Monday, February 11, 2008





Antitrust Division Recommends Review of Regulations for Futures Exchanges

This posting was written by Jeffrey May, Editor of CCH Trade Regulation Reporter.

The Department of Justice Antitrust Division filed comments with the U.S. Department of the Treasury on January 31, recommending that the Treasury Department conduct a careful review to determine whether the current regulatory structure for interest rate futures transactions could be improved to make entry by new exchanges easier. The Antitrust Division contended that certain regulatory policies governing financial futures might have inhibited competition among financial futures exchanges.

The Justice Department suggested that a change in the regulatory regime that eliminates exchange control exercised by futures exchanges over the clearing function could facilitate the emergence of greater competition between exchanges in the development and trading of financial futures contracts.

Under the current regulatory regime, an exchange controls where a financial futures contract is cleared (“open interest”) and whether the clearinghouse may treat contracts as fungible or eligible for margin offset (“margin offsets”). This control has made it difficult for exchanges to enter and compete in the trading of financial futures contracts, according to the Antitrust Division.
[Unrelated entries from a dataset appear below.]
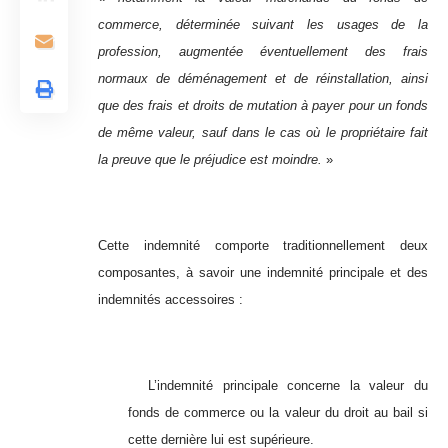
commerce, déterminée suivant les usages de la
profession, augmentée éventuellement des frais
normaux de déménagement et de réinstallation, ainsi
que des frais et droits de mutation à payer pour un fonds
de même valeur, sauf dans le cas où le propriétaire fait
la preuve que le préjudice est moindre.
»
Cette indemnité comporte traditionnellement deux
composantes, à savoir une indemnité principale et des
indemnités accessoires :
L’indemnité principale concerne la valeur du
fonds de commerce ou la valeur du droit au bail si
cette dernière lui est supérieure.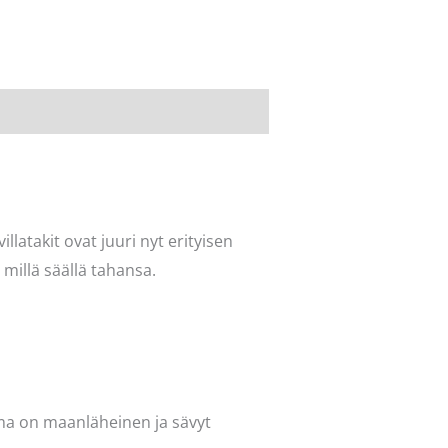
illatakit ovat juuri nyt erityisen
n millä säällä tahansa.
lma on maanläheinen ja sävyt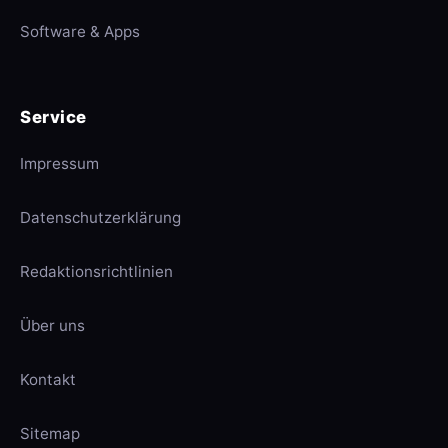
Software & Apps
Service
Impressum
Datenschutzerklärung
Redaktionsrichtlinien
Über uns
Kontakt
Sitemap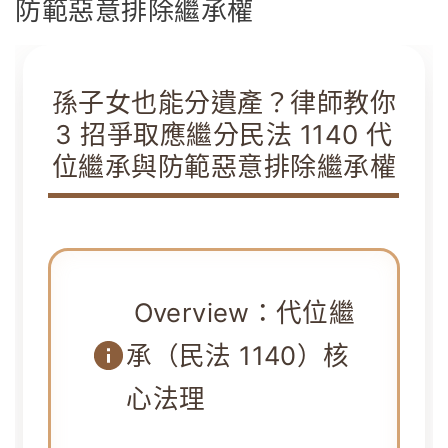
防範惡意排除繼承權
孫子女也能分遺產？律師教你
3 招爭取應繼分民法 1140 代
位繼承與防範惡意排除繼承權
Overview：代位繼
承（民法 1140）核
心法理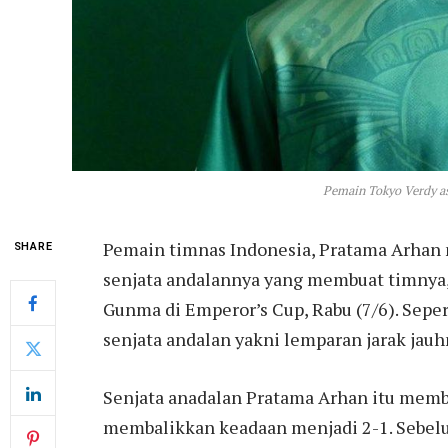
Pemain Tokyo Verdy as
Pemain timnas Indonesia, Pratama Arhan
SHARE
senjata andalannya yang membuat timnya
Gunma di Emperor’s Cup, Rabu (7/6). Sep
senjata andalan yakni lemparan jarak jauh
Senjata anadalan Pratama Arhan itu memb
membalikkan keadaan menjadi 2-1. Sebelu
Equity and options exchanges do not control open interest, fungibility, or margin offsets in the clearing process, it was noted.

The Justice Department comments in response to the Treasury Department's request for comments on the Regulatory Structure Associated with Financial Institutions, appears at: http://www.usdoj.gov/atr/public/comments/229911.htm.

Commodity Futures Trading Commission

“As the regulator of the futures markets, the CFTC is confident that the U.S. futures exchanges and clearinghouses are functioning well, especially during these turbulent economic times,” Walter Lukken, Acting Chairman of the Commodity Futures Trading Commission (CFTC), said in a February 8 statement, responding to the Antitrust Division's comments.

“The CFTC continues to examine the industry's clearing structure as part of our broader mission,” he added. “While recent Department of Justice comments on clearing deserve thoughtful analysis, we believe that the various clearing models that have developed in the U.S. meet the standards established by the Commodity Exchange Act.”